Tarefa ->
Atualize os itens abaixo trocando "chart" por "graph" e deixando todo o resto igual. Não inclua as imagens na resposta.

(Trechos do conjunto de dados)
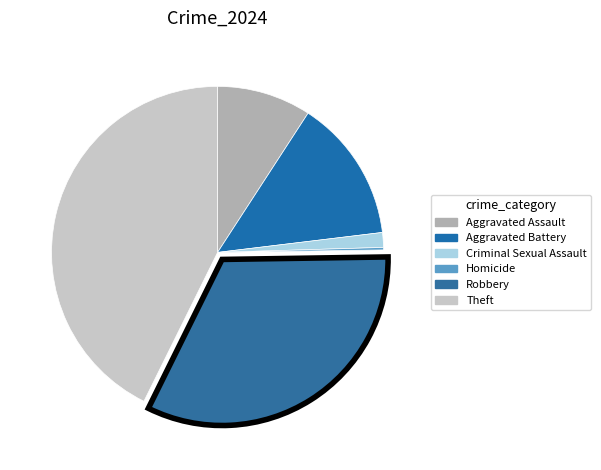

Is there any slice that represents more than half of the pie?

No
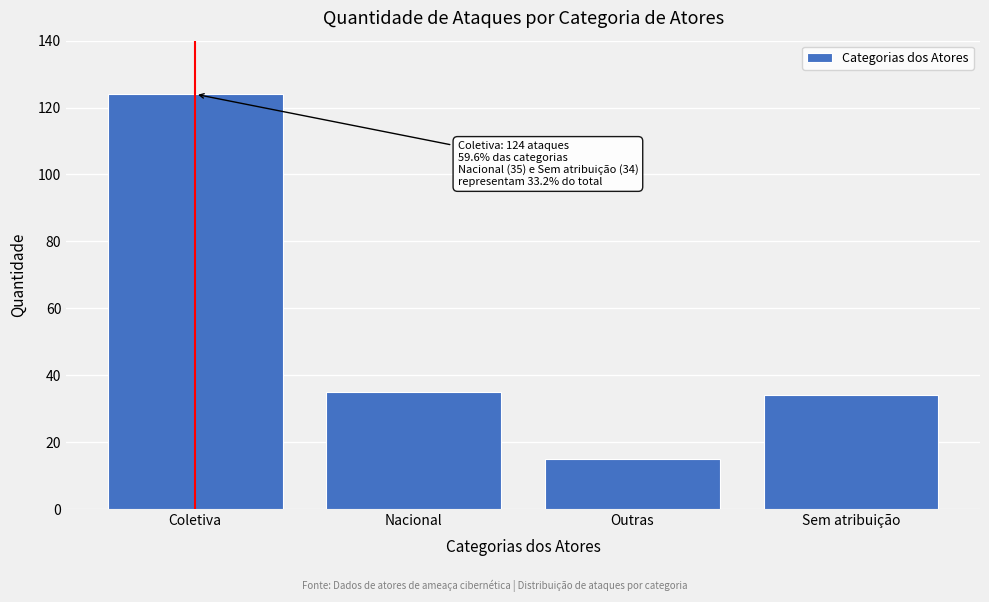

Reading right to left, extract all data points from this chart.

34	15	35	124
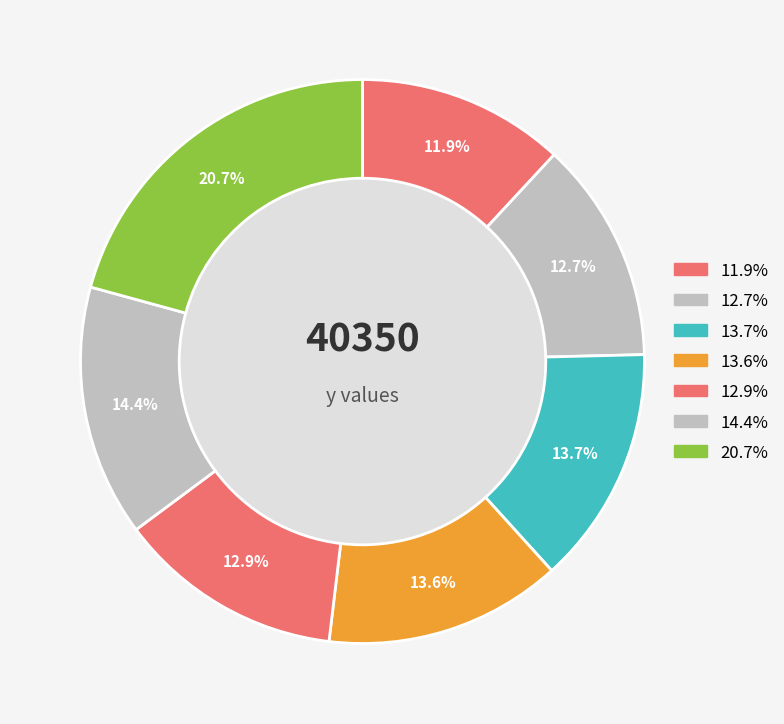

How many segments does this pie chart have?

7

Solução do problema ->
Is there any slice that represents more than half of the pie?

No

Reading right to left, extract all data points from this graph.

34	15	35	124

How many segments does this pie graph have?

7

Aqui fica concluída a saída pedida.